● **Schriftliche Aufgabe A**
Kannst du in den Einträgen den Abschnitt vom Anfang bis einschließlich der Zeile mit "Question: Which of the following" aktualisieren, indem du "taxi" durch "cab" ersetzt und alles andere unverändert lässt? Die Bilder lass dabei in der Antwort weg.

● **Auszug**
------------------------
Irgendwie hängt man an dem alten Jelumpe Ein ehemaliger Reichsbahner erinnert sich an die Dornröschen-Jahre des Hamburger Bahnhofs

„Irgendwie hängt man an dem alten Jelumpe“

Ein ehemaliger Reichsbahner erinnert sich an die Dornröschen -Jahre des Hamburger Bahnhofs

Eigentlich hatte er gar nicht mehr mitkommen wollen. schließlich stehen wir doch in einer kleinen Stichstraße, die seitlich vom alten „Verkehrs- und Baumuseum“, besser bekannt als „Hamburger Bahnhof“, vorbeiführt. „Sehen Sie, hier haben sie uns die Scheiben immer zerdeppert“, erklärt der ehemalige Reichsbahner Achim K. und zeigt auf die lange Fensterreihe einer Halle mit eisernen Dachrippen. Seinen Nachnamen will er nicht genannt wissen, denn: „Im Westen gelten wir Reichsbahner immer noch als Dreckskommunisten.“

Die Halle und das Gebäude davor mit seinen zwei Türmen liegen hinter einem hohen Zaun. Der Bahnhof erstrahlt in neuem Glanz, die rekonstruierten Seitenflügel des Empfangsgebäudes sind im Rohbau fertiggestellt. Eine Hinweistafel vor dem Haupteingang verkündet, daß hier der Kultursenator die Regie übernommen hat und das direkt am Kontrollpunkt Invalidenstraße liegende Objekt als Ausstellungshalle verwenden will.

Vor wenigen Jahren noch wäre so etwas undenkbar gewesen. Erst Anfang 1984 bekam der West-Berliner Senat die Nutzungsrechte für das Gelände, das bis dahin von der Ost -Berliner Reichsbahndirektion verwaltet worden war. Diese sorgte auch für das Bewachen und Unterhalten der Gebäude. „Das lag hier alles in einem tiefen Dornröschenschlaf“, sagt mein Gesprächspartner, der bis zur Übergabe mit zehn bis 15 weiteren Kollegen auf dem Bahnhof beschäftigt war und heute in einem West-Berliner Betrieb arbeitet.

Kriegswirren und Plünderungen

Die Reichsbahner mußten nach Kriegsende den halbzerstörten Hamburger Bahnhof so weit sichern, daß er nicht weiter geplündert wurde. 1884 war hier der letzte Zug abgefahren. Seit 1906 befand sich in dem ältesten erhaltenen Bahnhof Berlins das „Verkehrs- und Baumuseum“ mit einer Vielzahl von wertvollen Exponaten. Der ehemalige kaiserliche Salonwagen war bereits in den Kriegswirren spurlos verschwunden, ebenso wie das Modell des Schiffshebewerks Niederfinow, das schließlich in Leningrad wieder auftauchte.
------------------------
Eine Reihe von Einträgen:
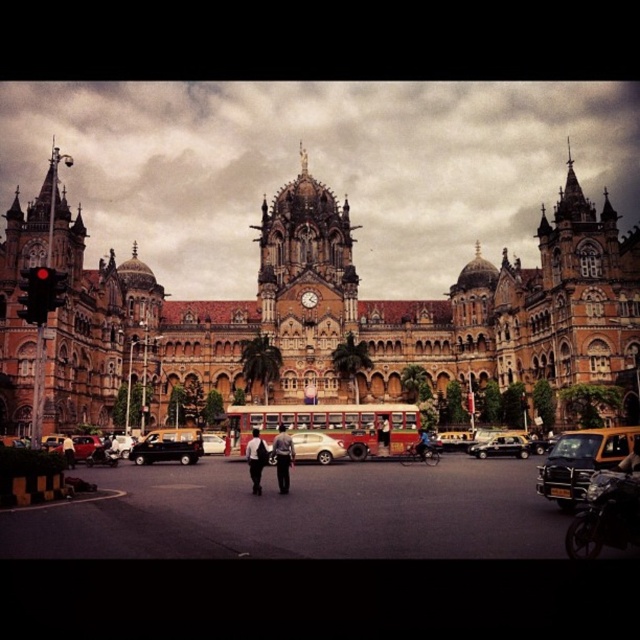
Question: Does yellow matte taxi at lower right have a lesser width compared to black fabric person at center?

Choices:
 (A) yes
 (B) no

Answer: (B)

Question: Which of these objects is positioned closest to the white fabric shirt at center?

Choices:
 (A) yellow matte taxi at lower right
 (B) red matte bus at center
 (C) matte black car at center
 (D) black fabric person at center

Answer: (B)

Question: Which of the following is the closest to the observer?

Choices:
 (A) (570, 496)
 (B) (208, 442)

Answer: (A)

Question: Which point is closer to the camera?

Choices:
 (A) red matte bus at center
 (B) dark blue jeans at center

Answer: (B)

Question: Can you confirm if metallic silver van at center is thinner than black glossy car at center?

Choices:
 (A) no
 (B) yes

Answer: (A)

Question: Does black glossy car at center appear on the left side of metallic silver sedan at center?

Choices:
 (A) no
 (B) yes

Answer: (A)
------------------------
● **Schriftliche Aufgabe B**
Wie lautet im Text über den Hamburger Bahnhof der Abschnitt von "Die Reichsbahner mußten" bis einschließlich "Leningrad wieder auftauchte."? Gib ihn wortgetreu wieder.

● **Lösung der Aufgabe A**
Question: Does yellow matte cab at lower right have a lesser width compared to black fabric person at center?

Choices:
 (A) yes
 (B) no

Answer: (B)

Question: Which of these objects is positioned closest to the white fabric shirt at center?

Choices:
 (A) yellow matte cab at lower right
 (B) red matte bus at center
 (C) matte black car at center
 (D) black fabric person at center

Answer: (B)

Question: Which of the following is the closest to the observer?

● **Lösung der Aufgabe B**
Die Reichsbahner mußten nach Kriegsende den halbzerstörten Hamburger Bahnhof so weit sichern, daß er nicht weiter geplündert wurde. 1884 war hier der letzte Zug abgefahren. Seit 1906 befand sich in dem ältesten erhaltenen Bahnhof Berlins das „Verkehrs- und Baumuseum“ mit einer Vielzahl von wertvollen Exponaten. Der ehemalige kaiserliche Salonwagen war bereits in den Kriegswirren spurlos verschwunden, ebenso wie das Modell des Schiffshebewerks Niederfinow, das schließlich in Leningrad wieder auftauchte.